May is the month when the European pine sawfly larvae feed on the old needles of pine trees. Larvae are usually present from the beginning of the month, or about the time redbuds begin to bloom. Clusters of the gray-green larvae often go undetected until the middle or end of the month when larvae are larger and damage is more advanced. Attack is most often observed on mugo, Scots and red pine though attack on other species is possible.
Defoliation by European pine sawfly is not fatal because only the old needles will be consumed. New growth is protected by a feeding deterrent and clusters of larvae, upon reaching the emerging new growth, turn and move to another branch. Severe feeding may stress newly transplanted or other struggling trees, and heavy defoliation can seriously detract from the overall beauty of the tree or shrub.

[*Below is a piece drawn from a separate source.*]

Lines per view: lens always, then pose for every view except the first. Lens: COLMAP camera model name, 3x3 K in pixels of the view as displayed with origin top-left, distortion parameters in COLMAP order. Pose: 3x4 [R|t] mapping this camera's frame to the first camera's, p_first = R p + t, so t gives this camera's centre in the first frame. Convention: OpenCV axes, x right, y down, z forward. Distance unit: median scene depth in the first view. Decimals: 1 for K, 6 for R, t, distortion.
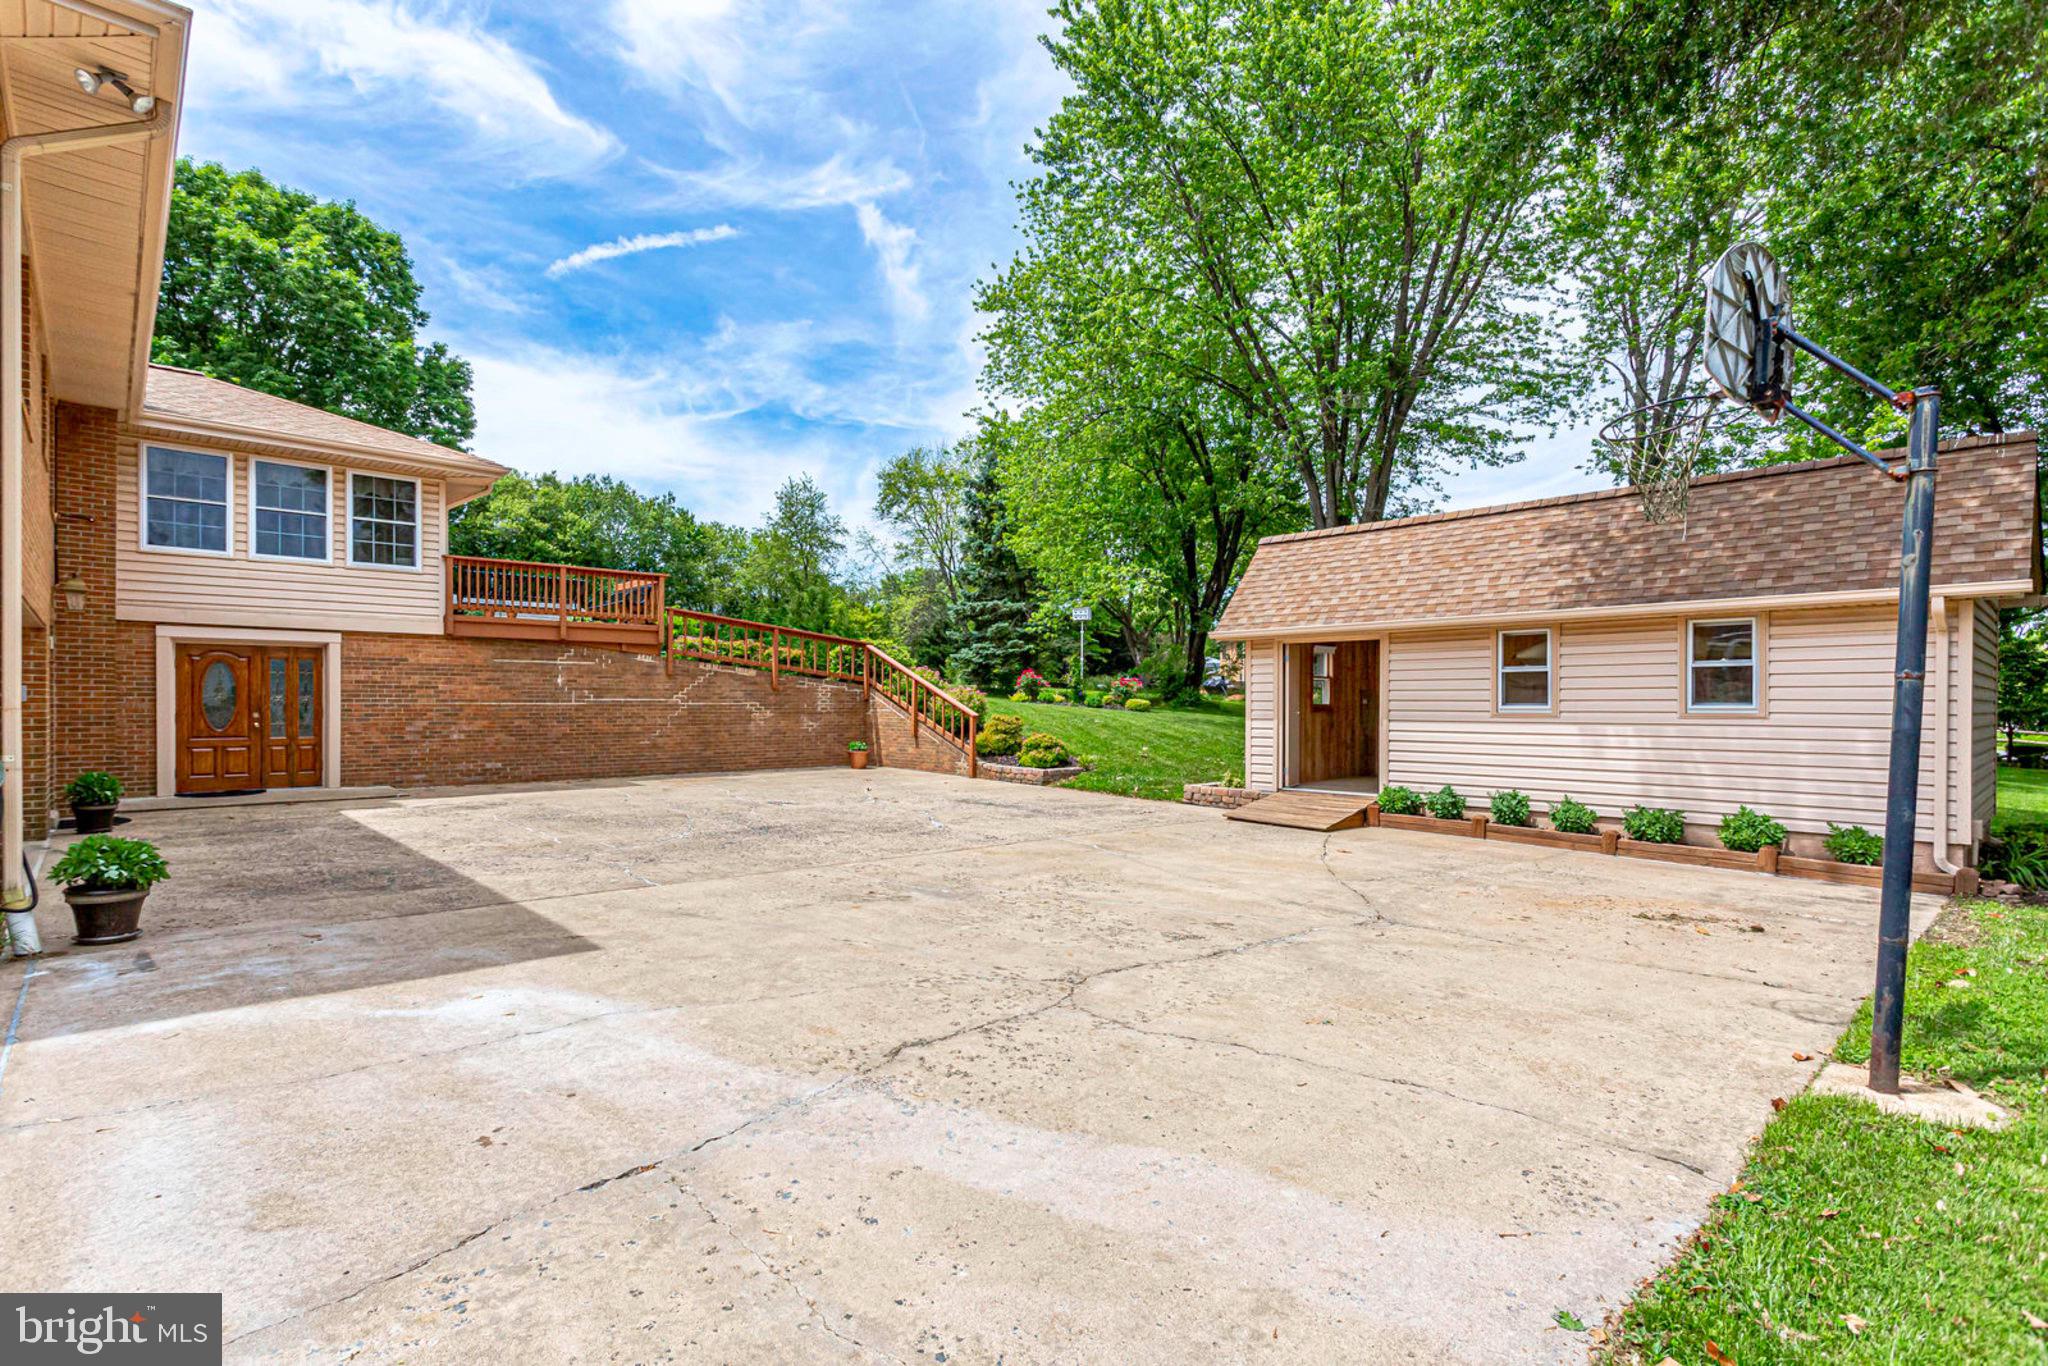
lens RADIAL K [[957.4, 0, 1027.0], [0, 957.4, 693.6], [0, 0, 1]] dist [0.006127, 0.002296]
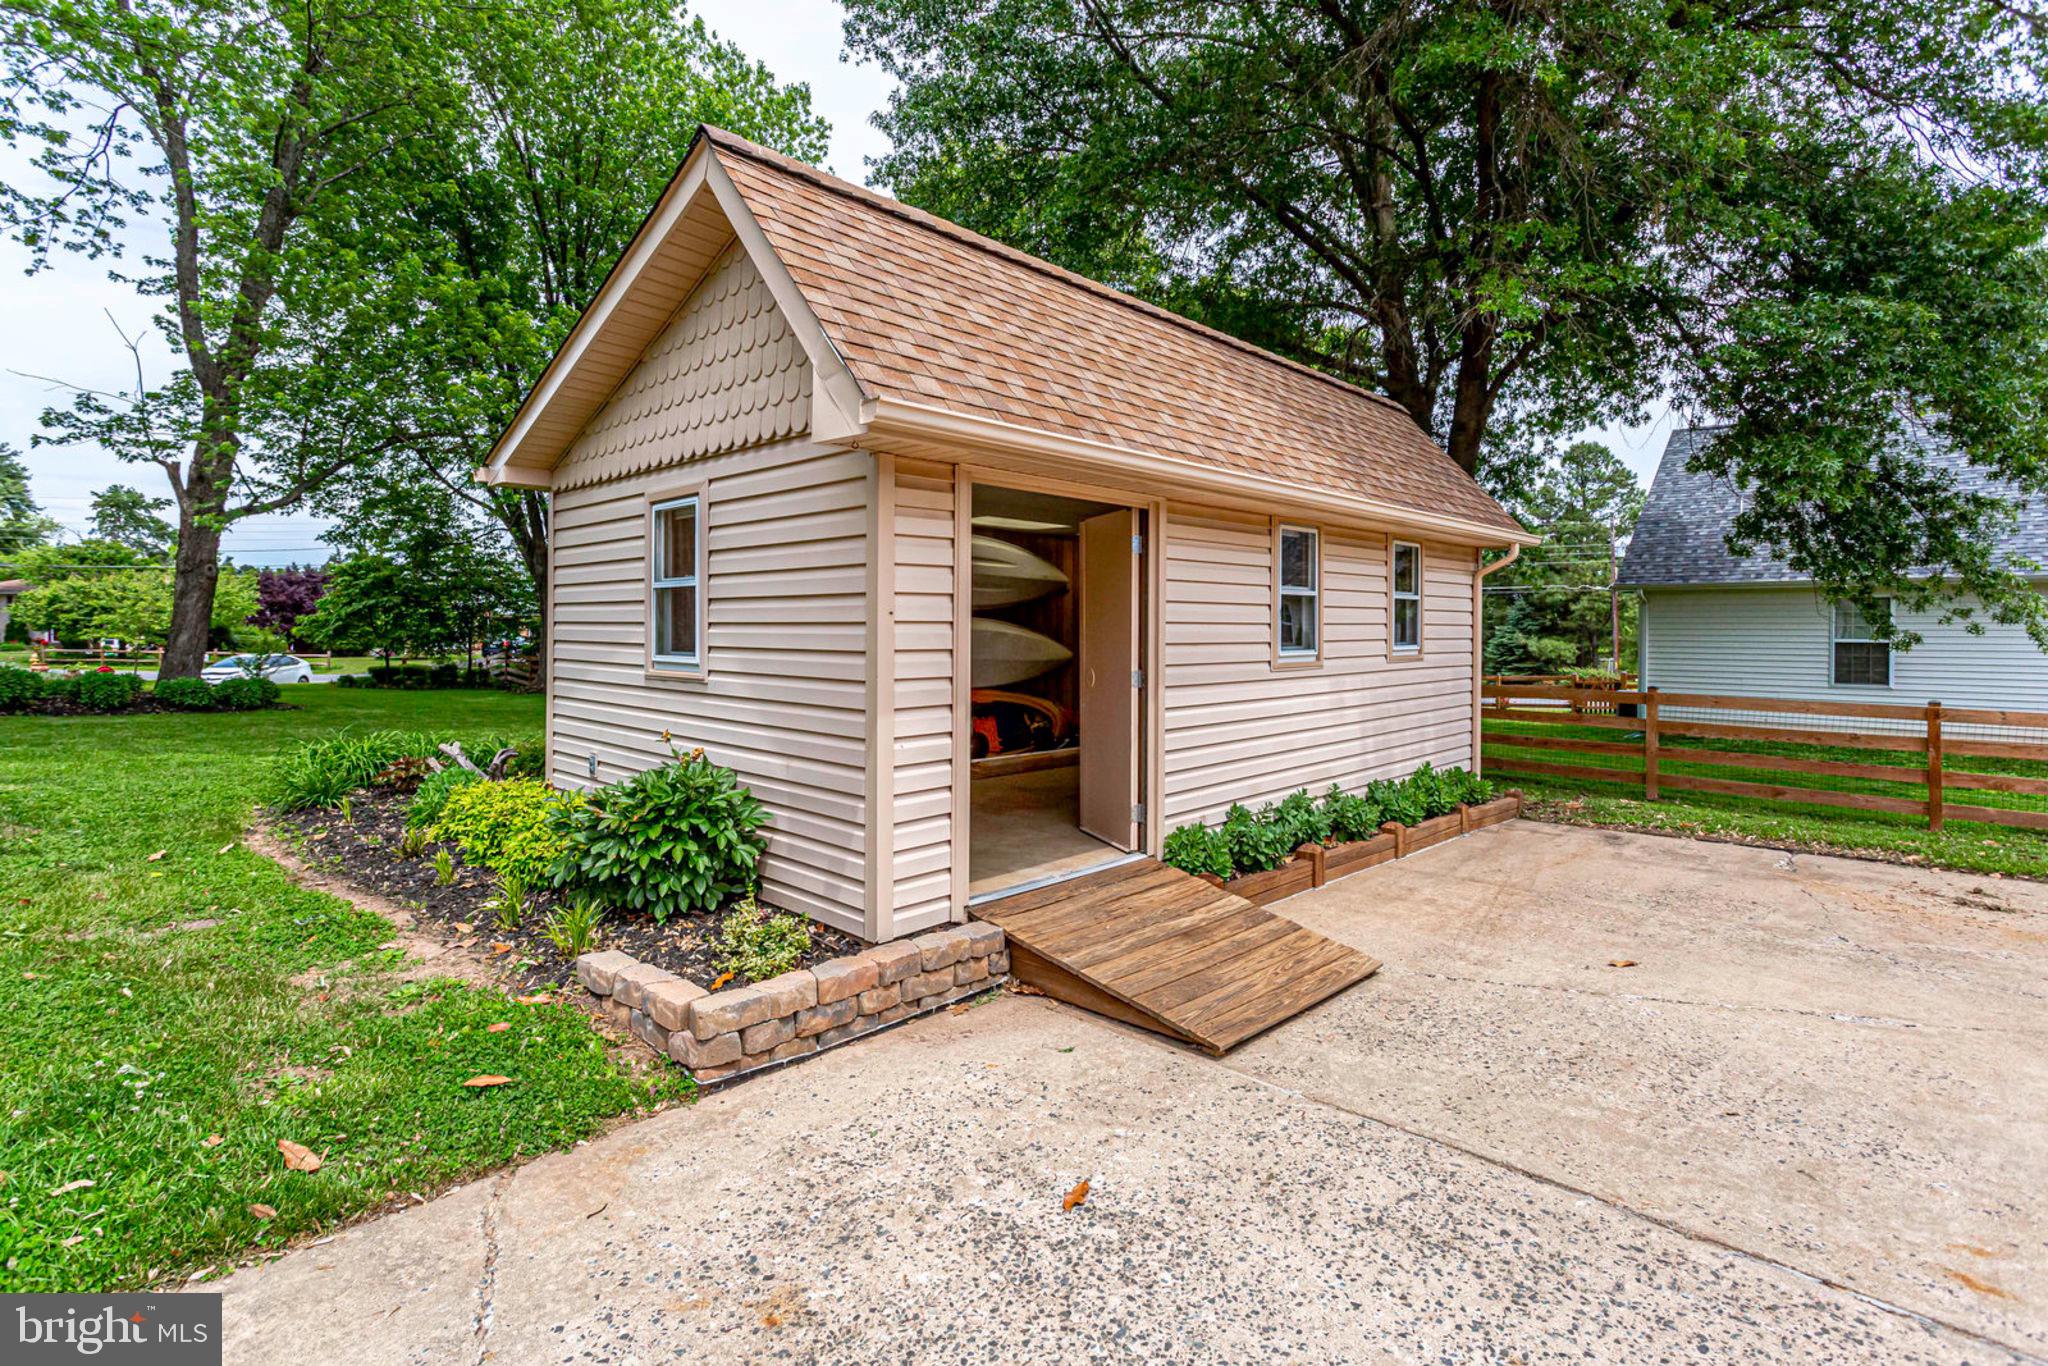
lens RADIAL K [[957.4, 0, 1029.4], [0, 957.4, 686.8], [0, 0, 1]] dist [0.006127, 0.002296]
pose [[-0.049130, -0.073577, 0.996079, -0.074939], [-0.024830, 0.997065, 0.072426, -0.003828], [-0.998484, -0.021175, -0.050812, 1.133165]]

Spraying for sawfly larval defoliation is advised when the number of colonies exceeds what can be shaken or picked from the trees by hand. Large trees and Christmas tree plantations are an example. Early detection of sawfly larval colonies is an advantage because horticultural oil sprays can be used against small larvae with good results.
Horticultural oil is the newer term for what we formerly called "dormant oil." The new oil products are more carefully refined and can be used during the growing season as well as during the plant's dormant stage. Follow label directions very carefully -- summer applications of oil are at a lower rate than dormant applications.
Chemical control of larger larvae, when warranted, requires using Sevin or Orthene. Read and follow label directions. A single application is usually sufficient.